如果是人,一眼就可以看出来弱点,那种弱点不足以让每一个人信服。一个人如果有了不可原谅的错误那么可能会留下某种不好的印记,而痛苦一生。而机器不会,即使错误,责任也不在机器本身。人在机器面前会放开很多,压力也会少很多。

其实用某种眼光来看,人也是机器,社会的责任要求人是机器。而可怕的是人,优点尚不说,谈到弱点时几乎每一个人都会摇头表示遗憾,也不知道怎么的这社会既然也发展成为现在这个样子,不象想象中的那样好。人不一定每个人都优秀,或者每一个人都是败类,可悲的是有时候连人自己本身也了解不多,有时候做到基本了解都办不到。当被淘汰,被愚弄时,觉得感情被伤害了,而在我的印象当中几乎没有什么感情的感觉,只是难受,痛苦,慌张一类的,我也不真正清楚到底痛苦也是不是算一种感情,我只是猜测意志一类的东西可能是感情方面的东西,但只是猜测并无根据。
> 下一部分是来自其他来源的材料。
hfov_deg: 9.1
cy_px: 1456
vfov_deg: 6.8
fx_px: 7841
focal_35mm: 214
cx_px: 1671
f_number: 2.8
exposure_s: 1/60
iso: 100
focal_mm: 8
人是一种生物,每一天都吃饭拉屎撒尿,所以我到觉得人不要是一种生物该多好,人应该是一种石头,人在机器的本质上为了适应现实社会应该是个石头,或者什么痴,如果我是一个读书的痴该多好。然而我不是,好象什么都不感兴趣的一个懒惰的家伙,事实告诉我这样并不好。

于是堕落到一个角落里,担心起吃穿起来。

如果我没有父母,那我一定会饿死,那是一定的。

2

如果上天重新给我一次改过自新的机会,那么我会怎么样?

我常常停留在这么一个思考的模式上,我对此已经产生疑惑。学一个东西是很吃力的,对我来说,不知是怎么了,很明白的道理也会产生强烈的不满情绪。

我在家里呆了一个月,结果什么也没有得到和学到什么,我常常麻醉自己,我和别人也不是一样过吗,时间也不是一样的过着吗?难道我过了一天,在他们看来是一年不成。字典上是有这么一个度日如年,想想那是一种难受的感觉。
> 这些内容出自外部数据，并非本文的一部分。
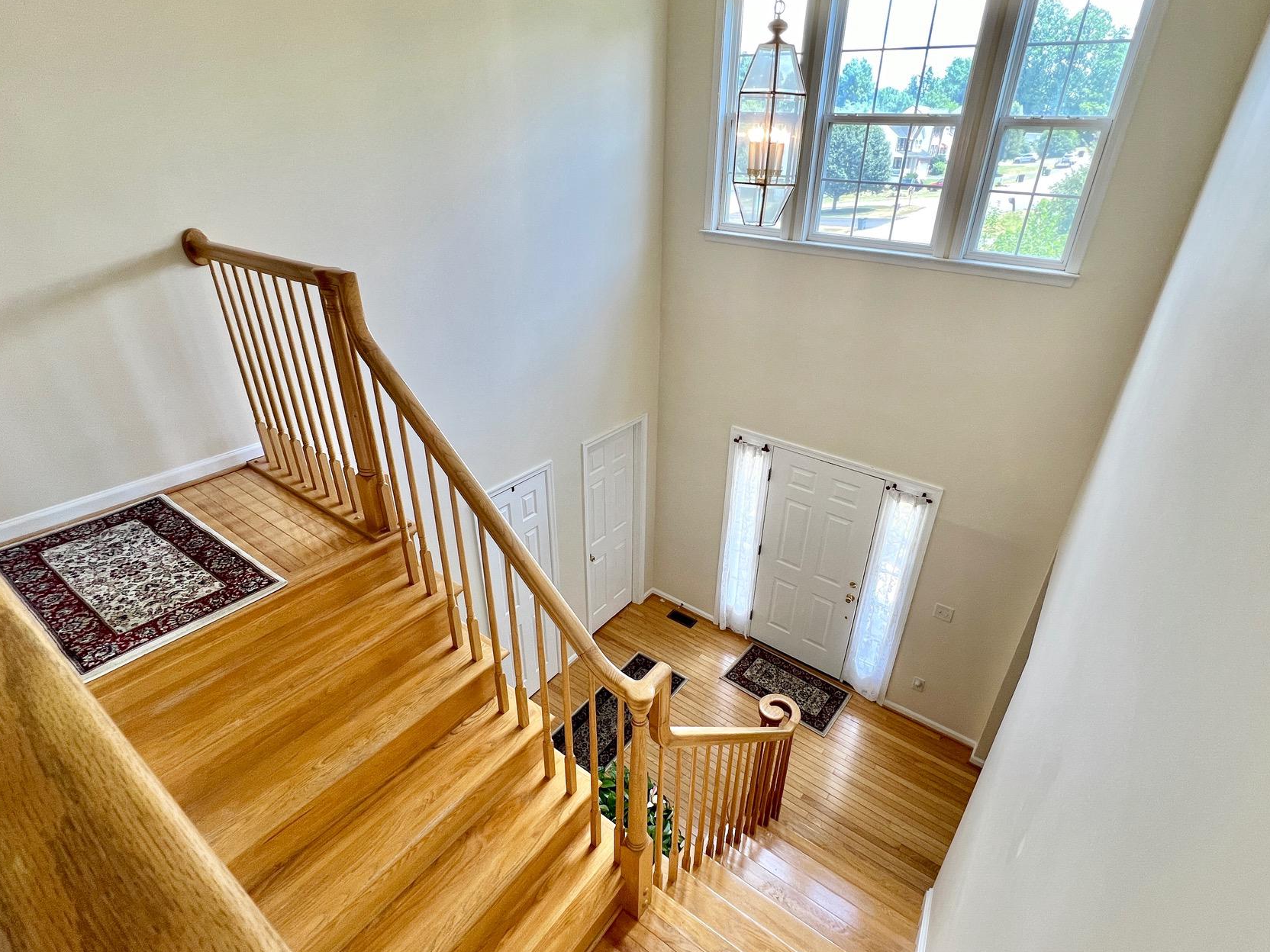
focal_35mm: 16
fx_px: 587
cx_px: 675
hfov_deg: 94.4
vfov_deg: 78.1
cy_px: 483
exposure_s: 1/120
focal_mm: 1.57
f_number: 1.8
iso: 80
干脆买彩票吧,如果中了五百万头奖,我就会有一架跑车,想怎么酷就怎么酷,过着不愁吃穿的日子,在我眼里五百万就是可以过一辈子,虽然事情不太相同。可是我身上连买彩票的钱都没有。谁能借两块钱来给我买彩票啊!

答案是没有。

不满,就是不满,因为自己没有五百万而不满,离开了学校我就成了这德性,前途渺茫啊。

其实都不是这么回事儿,也都不算什么事儿。

3

“神经病!”我对着穿衣镜镜子说。

然后拿了瓶墨水一下向那镜子砸去,“哐!”的一下,玻璃,墨水溅得到处都是。

我被家里批斗了一个月。

我不是角色,所以是站在剧场外的流浪汉。

我恨孔子,不为什么,就算是真为了什么我也说不清。

4

“我联系了一家私立学校,我想把你送到那儿去。”母亲说。

“不去。”我说。

于是家里来了很多亲戚,目的都只有一个,上学去!

“去就去,有什么大不了的。”我从我的卧室里出来,冲着正在谈话的某某亲戚,母亲和父亲大声喊道。

其实是在家里实在呆不下去了。这使我知道这人世是一个复杂的人世。